• _Exercise requirements_: Please give again the part of the court opinion that opens with the words containing "STAAB, C.J. —" and closes with "cause for a hearing on his petition.", changing "adequate cause" to "sufficient grounds".

• _Exercise passage_:

FILED APRIL 9, 2026 In the Office of the Clerk of Court WA State Court of Appeals, Division III
IN THE COURT OF APPEALS OF THE STATE OF WASHINGTON
DIVISION THREE
In the Matter of the Marriage of ) ) No. 41124-9-III CELESTE MCCORMICK ) ) Respondent, ) ) v. ) UNPUBLISHED OPINION ) EMMETT MCCORMICK, ) ) Appellant. )
STAAB, C.J. — Emmett McCormick appeals a superior court commissioner’s order
dismissing his petition for a minor modification under RCW 26.09.260(5) of the
residential schedule in the parties’ parenting plan for failing to establish adequate cause
for a hearing on his petition.
We hold that the trial court abused its discretion by failing to consider whether
Emmett made a plausible showing that his proposed schedule change would not exceed
24 full days in a calendar year. The trial court failed to otherwise determine whether
Emmett demonstrated a substantial change in circumstances and we decline to do so for
the first time on appeal. We reverse and remand with instructions for the court to No. 41124-9-III McCormick v. McCormick
determine if Emmett has demonstrated a substantial change in circumstances sufficient to
provide adequate cause for a hearing on his petition.

• _Exercise data_:
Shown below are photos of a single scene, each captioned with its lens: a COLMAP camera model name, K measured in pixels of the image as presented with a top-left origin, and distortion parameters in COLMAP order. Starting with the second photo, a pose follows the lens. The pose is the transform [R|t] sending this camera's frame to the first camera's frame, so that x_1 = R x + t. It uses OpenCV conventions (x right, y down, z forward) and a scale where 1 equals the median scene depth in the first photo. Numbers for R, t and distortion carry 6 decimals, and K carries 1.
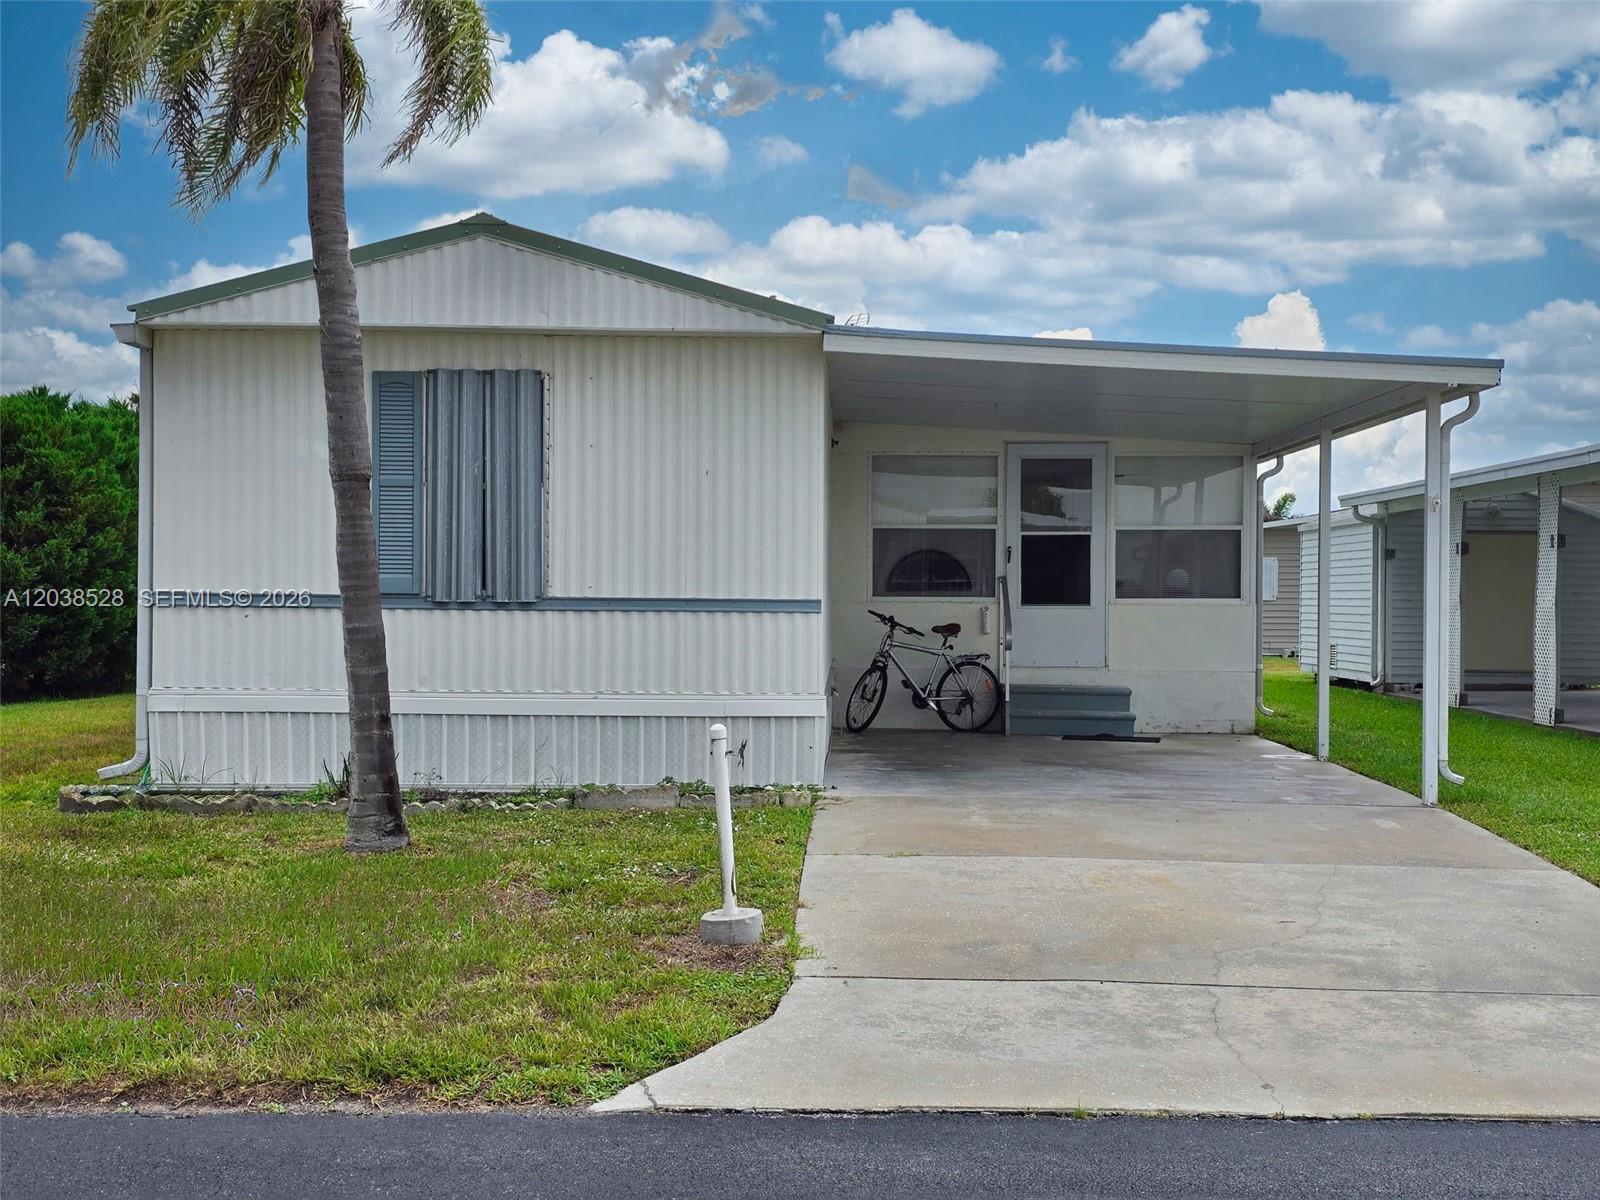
lens RADIAL K [[2124.8, 0, 800.0], [0, 2124.8, 600.0], [0, 0, 1]] dist [0.192299, -0.493222]
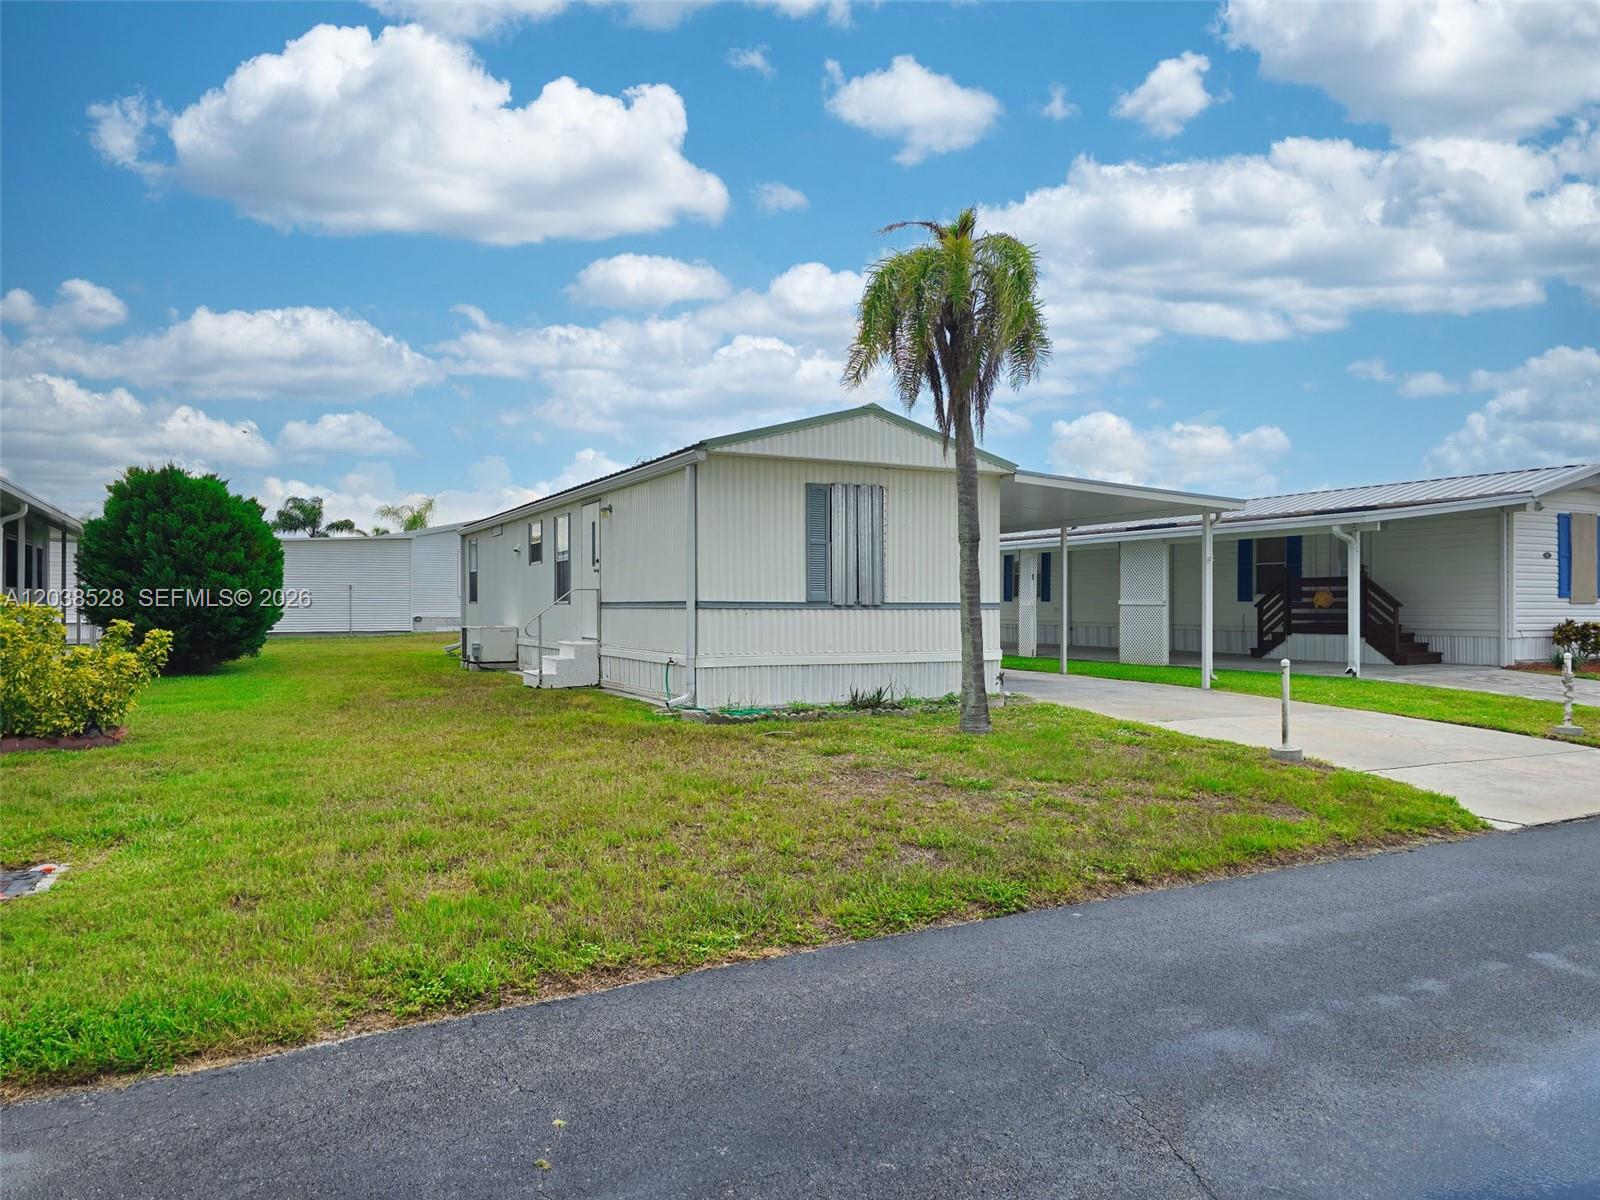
lens RADIAL K [[1090.4, 0, 772.7], [0, 1090.4, 615.7], [0, 0, 1]] dist [0.054393, -0.050302]
pose [[0.884195, -0.010730, 0.466994, -0.672640], [0.006770, 0.999926, 0.010156, -0.000022], [-0.467068, -0.005819, 0.884202, 0.168910]]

• _Solved problem_:
STAAB, C.J. — Emmett McCormick appeals a superior court commissioner’s order
dismissing his petition for a minor modification under RCW 26.09.260(5) of the
residential schedule in the parties’ parenting plan for failing to establish sufficient grounds
for a hearing on his petition.
We hold that the trial court abused its discretion by failing to consider whether
Emmett made a plausible showing that his proposed schedule change would not exceed
24 full days in a calendar year. The trial court failed to otherwise determine whether
Emmett demonstrated a substantial change in circumstances and we decline to do so for
the first time on appeal. We reverse and remand with instructions for the court to No. 41124-9-III McCormick v. McCormick
determine if Emmett has demonstrated a substantial change in circumstances sufficient to
provide sufficient grounds for a hearing on his petition.